Resiniferatoxin
If you think capsaicin is hot enough for you, you might want to think again. One of the member of a big family of daphnane diterpene is way beyond capsaicin in Scoville scale. This compound scores 16,000,000,000 Scoville Heat Unit (SHU) which is 1000 times than capsaicin itself. This chemical can be found in resin spurge (Euphorbia resinifera) and it is known as resiniferatoxin (RTX).
As mentioned earlier, RTX scores above the Scoville scale and this makes RTX is a very potent compound and can inflict chemical burns. Based on animal experiments, it is suggested that as little as 40 g may be fatal or cause serious damage to human. Despite not structurally related with capsaicin, it does exhibit activity in common with capsaicin. However, it is not a tumor promoter and does not compete on protein kinase C such as in the more closely structurally related phorbol ester.
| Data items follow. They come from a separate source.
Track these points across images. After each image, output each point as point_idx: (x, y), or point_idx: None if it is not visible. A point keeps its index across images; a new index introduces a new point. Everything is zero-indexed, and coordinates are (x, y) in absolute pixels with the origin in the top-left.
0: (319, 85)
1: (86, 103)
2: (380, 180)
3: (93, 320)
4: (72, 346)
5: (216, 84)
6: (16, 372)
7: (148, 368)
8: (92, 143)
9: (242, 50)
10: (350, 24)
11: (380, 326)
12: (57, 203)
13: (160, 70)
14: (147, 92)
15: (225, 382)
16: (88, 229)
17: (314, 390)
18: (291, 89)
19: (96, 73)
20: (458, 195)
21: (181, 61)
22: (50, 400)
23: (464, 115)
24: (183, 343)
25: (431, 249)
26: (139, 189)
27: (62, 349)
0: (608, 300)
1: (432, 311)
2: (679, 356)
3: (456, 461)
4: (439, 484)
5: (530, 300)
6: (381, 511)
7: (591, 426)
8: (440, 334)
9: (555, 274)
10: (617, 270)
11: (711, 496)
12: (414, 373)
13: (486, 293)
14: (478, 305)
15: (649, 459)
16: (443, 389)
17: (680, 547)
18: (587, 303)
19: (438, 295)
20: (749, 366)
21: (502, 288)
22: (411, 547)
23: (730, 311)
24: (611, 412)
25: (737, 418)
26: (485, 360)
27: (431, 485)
Interestingly, RTX is the first and only member of daphnane family that has been synthesised until now. It was totally synthesised for the first time by Wender's group from Stanford University, California in 1997. The key reaction in the asymmetric synthesis of RTX is controlling the stereochemistry since the first step of the reaction.
Absolute controlled-stereochemistry by (-)-diisopropyl tatrate [(-)-DIPT] epoxidation followed by benzyl protection gives epoxide 6 around 98% enantiomeric excess which is a good sign for asymmetric synthesis. Then, opening epoxide with EtOCCLi followed by lactone formation and methylation gives lactone 4 as major product. Reaction of 4 with lithiated TBS-protected furfuryl alcohol followed by acetate protection to give ketone 5. Then, ketone reduction followed by furan oxidation with m-CPBA produces 6-membered ring of pyranone and 6 is finally formed with actetate protection. However, this reaction produced an inconsequential mixture of pyranone. After that, pyranone 6 undergoes highly selective cycloaddition using 1,8-diazabicyclo-[5.4.0]-undec-7-ene (DBU) to give cycloadduct 8 with desired oxygen bridge. Until this step, the 6-membered and 7-membered ring are already intact, so the next step would be forming the 5-membered ring to give the daphnane skeleton.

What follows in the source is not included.